To sum up, the content of Cd and Pb in the analysed coffee infusions was very low. However, it must be remembered that no threshold limits for toxic metal consumption exist because these metals accumulate in the body for a long time; in the case of Cd and Pb, it is even 30 years [18], whereas their largest amounts accumulate in organs in charge of detoxicating processes (liver and kidneys) and in the brain [19, 36], leading to their damage and dysfunction.
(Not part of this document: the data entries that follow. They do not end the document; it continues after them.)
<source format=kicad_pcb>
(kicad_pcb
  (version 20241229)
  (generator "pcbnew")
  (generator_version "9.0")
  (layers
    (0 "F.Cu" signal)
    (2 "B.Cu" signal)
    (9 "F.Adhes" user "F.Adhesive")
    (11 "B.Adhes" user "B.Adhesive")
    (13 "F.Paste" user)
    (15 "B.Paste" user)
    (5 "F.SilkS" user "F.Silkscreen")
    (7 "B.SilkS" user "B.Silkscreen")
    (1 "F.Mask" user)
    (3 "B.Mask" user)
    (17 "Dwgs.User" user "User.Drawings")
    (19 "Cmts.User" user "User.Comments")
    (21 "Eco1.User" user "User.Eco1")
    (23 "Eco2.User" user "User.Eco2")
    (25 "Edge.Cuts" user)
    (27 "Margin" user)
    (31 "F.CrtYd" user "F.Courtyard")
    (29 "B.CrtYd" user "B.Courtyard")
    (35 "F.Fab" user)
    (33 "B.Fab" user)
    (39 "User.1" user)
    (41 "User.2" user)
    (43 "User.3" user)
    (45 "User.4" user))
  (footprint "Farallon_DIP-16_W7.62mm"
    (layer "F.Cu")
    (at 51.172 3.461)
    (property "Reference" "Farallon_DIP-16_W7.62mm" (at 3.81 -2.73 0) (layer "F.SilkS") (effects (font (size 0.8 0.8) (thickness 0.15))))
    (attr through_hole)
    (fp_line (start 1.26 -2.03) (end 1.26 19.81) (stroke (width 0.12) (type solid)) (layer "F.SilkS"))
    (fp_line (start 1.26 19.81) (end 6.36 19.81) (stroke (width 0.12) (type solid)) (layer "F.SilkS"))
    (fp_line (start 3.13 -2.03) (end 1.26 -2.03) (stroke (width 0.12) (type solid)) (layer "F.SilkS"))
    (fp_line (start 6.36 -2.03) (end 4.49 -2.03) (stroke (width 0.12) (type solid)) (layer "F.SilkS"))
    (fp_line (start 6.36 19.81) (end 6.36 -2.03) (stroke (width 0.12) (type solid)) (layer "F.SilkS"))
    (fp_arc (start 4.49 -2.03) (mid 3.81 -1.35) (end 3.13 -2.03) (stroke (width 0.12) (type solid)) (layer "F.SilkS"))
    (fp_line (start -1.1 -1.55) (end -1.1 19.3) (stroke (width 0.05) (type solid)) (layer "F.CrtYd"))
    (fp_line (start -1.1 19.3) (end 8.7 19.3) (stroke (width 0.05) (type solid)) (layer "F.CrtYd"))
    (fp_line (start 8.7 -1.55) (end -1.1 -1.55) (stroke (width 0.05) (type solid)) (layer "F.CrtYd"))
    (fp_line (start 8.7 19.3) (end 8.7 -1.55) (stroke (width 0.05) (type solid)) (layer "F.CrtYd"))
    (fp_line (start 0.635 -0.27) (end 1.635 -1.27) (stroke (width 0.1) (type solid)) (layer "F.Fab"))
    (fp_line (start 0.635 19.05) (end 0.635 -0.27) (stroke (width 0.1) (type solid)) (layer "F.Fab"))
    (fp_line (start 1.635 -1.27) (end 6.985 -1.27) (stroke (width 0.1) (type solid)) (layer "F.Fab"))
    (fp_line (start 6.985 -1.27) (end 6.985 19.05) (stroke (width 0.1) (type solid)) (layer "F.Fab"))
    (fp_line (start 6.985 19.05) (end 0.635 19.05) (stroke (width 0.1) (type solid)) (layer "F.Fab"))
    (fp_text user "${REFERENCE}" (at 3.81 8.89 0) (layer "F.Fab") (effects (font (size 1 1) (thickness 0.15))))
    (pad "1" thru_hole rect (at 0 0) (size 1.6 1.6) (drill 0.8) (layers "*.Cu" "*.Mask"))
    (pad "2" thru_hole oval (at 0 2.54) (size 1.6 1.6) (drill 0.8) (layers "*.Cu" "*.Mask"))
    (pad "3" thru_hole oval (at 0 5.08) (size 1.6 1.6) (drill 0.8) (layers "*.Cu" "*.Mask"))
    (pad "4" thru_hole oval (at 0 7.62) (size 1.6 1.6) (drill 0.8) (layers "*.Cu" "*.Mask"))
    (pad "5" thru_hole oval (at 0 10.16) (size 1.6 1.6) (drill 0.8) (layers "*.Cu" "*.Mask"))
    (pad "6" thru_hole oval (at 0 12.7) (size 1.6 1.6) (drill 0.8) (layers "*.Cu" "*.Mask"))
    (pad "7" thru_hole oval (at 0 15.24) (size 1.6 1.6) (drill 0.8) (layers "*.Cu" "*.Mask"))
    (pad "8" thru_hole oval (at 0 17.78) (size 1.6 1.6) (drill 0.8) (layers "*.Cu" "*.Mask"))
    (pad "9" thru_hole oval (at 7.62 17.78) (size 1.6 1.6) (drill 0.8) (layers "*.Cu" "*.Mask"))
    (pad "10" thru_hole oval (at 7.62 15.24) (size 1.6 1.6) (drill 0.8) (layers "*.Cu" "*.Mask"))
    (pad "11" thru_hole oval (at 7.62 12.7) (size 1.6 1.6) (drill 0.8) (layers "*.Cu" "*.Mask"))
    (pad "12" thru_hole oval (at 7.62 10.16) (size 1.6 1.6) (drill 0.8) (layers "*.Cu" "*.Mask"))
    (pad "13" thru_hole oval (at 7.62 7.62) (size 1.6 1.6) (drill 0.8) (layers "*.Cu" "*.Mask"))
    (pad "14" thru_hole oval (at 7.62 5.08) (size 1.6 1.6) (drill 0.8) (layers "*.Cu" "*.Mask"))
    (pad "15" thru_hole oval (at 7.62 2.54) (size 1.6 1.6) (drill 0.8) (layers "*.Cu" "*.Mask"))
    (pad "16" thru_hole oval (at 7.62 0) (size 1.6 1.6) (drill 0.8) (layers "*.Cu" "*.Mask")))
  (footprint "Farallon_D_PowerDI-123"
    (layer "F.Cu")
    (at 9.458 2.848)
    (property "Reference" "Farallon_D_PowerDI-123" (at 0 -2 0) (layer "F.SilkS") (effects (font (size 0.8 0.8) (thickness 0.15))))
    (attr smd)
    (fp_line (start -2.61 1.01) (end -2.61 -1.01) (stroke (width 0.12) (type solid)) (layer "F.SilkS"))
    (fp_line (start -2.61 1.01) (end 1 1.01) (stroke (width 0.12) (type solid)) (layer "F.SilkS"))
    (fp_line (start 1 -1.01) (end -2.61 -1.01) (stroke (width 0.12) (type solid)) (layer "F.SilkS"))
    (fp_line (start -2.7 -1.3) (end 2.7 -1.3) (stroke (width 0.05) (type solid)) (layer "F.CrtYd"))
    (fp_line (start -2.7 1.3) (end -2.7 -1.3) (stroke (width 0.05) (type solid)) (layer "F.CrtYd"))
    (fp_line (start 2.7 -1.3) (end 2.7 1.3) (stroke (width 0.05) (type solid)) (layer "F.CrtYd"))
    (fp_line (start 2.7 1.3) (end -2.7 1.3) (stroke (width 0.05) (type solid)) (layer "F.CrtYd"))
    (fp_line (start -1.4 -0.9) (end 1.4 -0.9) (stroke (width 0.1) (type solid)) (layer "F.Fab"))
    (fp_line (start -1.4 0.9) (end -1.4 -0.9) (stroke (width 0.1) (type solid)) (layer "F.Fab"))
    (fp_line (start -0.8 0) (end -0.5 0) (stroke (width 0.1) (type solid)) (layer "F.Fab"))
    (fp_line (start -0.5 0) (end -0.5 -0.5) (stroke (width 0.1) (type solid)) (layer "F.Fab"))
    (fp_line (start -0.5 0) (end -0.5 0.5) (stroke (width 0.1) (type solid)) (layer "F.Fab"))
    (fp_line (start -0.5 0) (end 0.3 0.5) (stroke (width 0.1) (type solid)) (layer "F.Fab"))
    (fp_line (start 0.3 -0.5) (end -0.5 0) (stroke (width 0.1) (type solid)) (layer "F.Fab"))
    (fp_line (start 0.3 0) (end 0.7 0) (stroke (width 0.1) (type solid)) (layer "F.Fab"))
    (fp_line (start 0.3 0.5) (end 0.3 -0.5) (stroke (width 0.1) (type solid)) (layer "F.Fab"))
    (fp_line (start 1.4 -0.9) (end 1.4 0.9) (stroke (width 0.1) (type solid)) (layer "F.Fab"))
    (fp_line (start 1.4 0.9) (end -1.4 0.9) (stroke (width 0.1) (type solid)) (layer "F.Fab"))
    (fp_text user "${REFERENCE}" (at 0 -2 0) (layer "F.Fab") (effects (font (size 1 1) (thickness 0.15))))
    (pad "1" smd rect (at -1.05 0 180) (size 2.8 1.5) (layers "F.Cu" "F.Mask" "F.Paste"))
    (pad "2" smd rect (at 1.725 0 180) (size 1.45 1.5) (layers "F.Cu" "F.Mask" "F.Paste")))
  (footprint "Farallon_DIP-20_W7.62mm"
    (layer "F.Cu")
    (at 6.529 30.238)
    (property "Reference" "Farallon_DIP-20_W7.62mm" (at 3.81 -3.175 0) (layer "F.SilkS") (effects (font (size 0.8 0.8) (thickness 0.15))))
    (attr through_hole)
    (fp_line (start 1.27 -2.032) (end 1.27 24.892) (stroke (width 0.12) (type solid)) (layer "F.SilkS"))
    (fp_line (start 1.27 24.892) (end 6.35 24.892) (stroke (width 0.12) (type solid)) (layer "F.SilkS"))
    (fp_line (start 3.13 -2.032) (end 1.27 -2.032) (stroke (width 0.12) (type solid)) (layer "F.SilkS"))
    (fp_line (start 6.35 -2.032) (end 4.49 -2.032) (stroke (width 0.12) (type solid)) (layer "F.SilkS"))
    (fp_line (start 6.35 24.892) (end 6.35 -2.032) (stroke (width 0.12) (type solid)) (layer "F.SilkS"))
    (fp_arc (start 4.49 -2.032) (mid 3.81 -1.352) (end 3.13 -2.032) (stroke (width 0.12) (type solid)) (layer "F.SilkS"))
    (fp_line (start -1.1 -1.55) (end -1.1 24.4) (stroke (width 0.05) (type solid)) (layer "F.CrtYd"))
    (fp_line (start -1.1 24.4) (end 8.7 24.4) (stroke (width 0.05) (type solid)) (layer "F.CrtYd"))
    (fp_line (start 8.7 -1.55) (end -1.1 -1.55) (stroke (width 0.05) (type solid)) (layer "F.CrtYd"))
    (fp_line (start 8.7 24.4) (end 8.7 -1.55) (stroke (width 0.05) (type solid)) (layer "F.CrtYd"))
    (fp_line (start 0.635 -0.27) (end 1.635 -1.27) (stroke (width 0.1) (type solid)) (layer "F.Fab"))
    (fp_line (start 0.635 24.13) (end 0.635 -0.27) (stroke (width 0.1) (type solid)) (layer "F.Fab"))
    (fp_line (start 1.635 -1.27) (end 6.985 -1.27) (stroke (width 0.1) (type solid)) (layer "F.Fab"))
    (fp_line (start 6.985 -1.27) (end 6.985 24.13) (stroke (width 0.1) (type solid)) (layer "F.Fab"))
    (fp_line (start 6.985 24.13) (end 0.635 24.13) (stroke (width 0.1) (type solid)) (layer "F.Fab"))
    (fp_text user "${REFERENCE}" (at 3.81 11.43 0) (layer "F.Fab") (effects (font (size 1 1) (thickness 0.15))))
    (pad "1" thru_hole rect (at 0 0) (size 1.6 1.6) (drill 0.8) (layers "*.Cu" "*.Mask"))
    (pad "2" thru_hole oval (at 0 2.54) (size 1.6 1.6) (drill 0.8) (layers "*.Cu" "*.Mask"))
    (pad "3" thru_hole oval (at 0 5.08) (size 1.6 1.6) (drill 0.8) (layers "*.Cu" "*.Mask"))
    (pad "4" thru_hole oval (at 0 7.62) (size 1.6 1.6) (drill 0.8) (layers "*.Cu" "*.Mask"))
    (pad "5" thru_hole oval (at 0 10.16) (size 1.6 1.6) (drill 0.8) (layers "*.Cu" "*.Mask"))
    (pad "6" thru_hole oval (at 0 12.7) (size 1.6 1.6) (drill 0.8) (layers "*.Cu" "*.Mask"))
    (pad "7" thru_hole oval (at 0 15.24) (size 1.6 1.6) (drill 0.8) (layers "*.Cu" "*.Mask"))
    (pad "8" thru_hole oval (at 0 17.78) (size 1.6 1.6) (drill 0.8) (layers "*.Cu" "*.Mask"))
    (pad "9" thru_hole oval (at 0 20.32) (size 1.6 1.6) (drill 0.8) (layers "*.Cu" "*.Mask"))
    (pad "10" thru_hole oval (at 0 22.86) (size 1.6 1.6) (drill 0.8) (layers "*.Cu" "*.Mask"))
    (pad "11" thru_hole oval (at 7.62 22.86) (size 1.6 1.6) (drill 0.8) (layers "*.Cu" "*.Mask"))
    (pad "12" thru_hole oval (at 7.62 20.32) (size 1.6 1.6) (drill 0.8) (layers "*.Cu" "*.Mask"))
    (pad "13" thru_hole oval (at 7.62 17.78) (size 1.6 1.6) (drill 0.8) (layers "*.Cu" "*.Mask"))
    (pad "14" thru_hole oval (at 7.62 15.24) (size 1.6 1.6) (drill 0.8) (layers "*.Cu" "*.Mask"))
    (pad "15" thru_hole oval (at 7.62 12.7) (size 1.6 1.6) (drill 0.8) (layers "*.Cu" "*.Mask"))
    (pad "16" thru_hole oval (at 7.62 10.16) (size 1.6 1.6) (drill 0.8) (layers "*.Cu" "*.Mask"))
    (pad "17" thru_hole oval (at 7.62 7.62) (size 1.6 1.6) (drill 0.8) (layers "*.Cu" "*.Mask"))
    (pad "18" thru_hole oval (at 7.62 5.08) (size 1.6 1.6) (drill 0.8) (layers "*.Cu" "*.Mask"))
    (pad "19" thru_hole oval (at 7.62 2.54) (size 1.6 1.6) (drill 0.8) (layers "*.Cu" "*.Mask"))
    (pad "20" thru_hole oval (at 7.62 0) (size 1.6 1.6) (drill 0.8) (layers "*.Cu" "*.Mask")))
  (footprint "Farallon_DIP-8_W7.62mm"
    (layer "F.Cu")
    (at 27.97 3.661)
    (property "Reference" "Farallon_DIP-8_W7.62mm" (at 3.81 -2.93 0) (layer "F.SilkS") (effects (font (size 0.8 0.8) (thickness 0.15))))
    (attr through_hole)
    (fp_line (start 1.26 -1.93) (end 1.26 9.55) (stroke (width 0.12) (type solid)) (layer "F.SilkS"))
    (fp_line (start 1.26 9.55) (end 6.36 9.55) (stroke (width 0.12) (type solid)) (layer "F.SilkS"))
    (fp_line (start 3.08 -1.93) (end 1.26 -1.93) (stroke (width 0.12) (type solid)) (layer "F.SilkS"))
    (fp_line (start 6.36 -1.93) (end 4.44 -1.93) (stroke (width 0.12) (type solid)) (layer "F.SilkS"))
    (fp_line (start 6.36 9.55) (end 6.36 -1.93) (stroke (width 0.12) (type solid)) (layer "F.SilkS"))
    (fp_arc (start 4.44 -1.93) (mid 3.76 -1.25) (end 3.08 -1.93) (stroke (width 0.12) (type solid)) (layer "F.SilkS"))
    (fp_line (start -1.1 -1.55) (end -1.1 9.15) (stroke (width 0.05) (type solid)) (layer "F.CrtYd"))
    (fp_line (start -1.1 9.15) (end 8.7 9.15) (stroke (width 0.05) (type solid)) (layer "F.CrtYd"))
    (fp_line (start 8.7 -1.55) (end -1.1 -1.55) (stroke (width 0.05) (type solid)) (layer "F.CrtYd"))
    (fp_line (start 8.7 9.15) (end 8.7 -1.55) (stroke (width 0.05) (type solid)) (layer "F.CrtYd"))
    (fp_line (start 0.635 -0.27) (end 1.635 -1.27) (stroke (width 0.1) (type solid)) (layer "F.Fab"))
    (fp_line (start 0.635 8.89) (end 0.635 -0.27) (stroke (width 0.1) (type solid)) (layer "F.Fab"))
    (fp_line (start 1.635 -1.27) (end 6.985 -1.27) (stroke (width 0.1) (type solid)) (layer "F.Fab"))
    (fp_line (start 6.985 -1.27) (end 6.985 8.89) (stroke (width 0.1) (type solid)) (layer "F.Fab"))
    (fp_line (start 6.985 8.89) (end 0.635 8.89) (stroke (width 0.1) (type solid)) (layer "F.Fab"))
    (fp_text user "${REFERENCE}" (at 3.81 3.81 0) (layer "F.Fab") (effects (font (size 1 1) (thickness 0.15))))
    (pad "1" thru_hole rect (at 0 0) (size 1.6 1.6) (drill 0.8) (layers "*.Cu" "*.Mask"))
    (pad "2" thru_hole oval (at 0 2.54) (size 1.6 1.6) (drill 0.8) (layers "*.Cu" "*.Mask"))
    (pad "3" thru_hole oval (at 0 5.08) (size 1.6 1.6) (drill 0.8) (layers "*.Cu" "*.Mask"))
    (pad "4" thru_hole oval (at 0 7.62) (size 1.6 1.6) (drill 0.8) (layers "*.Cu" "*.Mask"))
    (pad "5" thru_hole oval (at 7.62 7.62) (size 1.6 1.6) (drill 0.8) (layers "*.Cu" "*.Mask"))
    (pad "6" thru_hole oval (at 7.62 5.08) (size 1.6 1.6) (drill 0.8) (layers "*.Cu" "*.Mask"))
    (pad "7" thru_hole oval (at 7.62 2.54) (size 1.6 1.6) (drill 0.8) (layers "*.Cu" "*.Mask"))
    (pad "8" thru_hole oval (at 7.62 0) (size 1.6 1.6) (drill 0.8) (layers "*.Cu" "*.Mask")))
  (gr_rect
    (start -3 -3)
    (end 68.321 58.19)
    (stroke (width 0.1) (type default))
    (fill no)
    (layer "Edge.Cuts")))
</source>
Nędzarek et al. [14] mention the level of Pb in coffee; despite it was low in their studies, those authors suggest that the content of Pb in coffee should be monitored regularly because it is higher than the content of Cd and can accumulate in tissues. Studies involving rats showed that during complex exposure (Cd + Pb), Pb accumulates in the organs to a higher degree than Cd (0.6% vs 0.48% in adults and 0.5% vs 0.7% in a younger population) [19, 36]. Lead is absorbed to a higher extent by the gastrointestinal tract than Cd after oral intake (10–50%, 1–8%) [37, 38]. In the presented study of this authors, an alarming signal is CDIPb close to 1. It must be taken into account that some authors found that the Pb level was higher than acceptable in 75% of the analysed samples [15, 30]. The studies presented here also showed a low (r = 0.26) but still, a positive correlation between the content of Pb in coffee and the degree (%) to which Pb passed into the infusion. This problem should be thoroughly investigated.

Conclusions

The content of Cd and Pb in the analysed coffee infusions was very low, so drinking coffee does not pose a risk for consumers in terms of the content of these metals. However, it must be remembered that no threshold limits for toxic metal consumption exist because these metals accumulate in the body for a long time; in the case of Cd and Pb, it is even 30 years.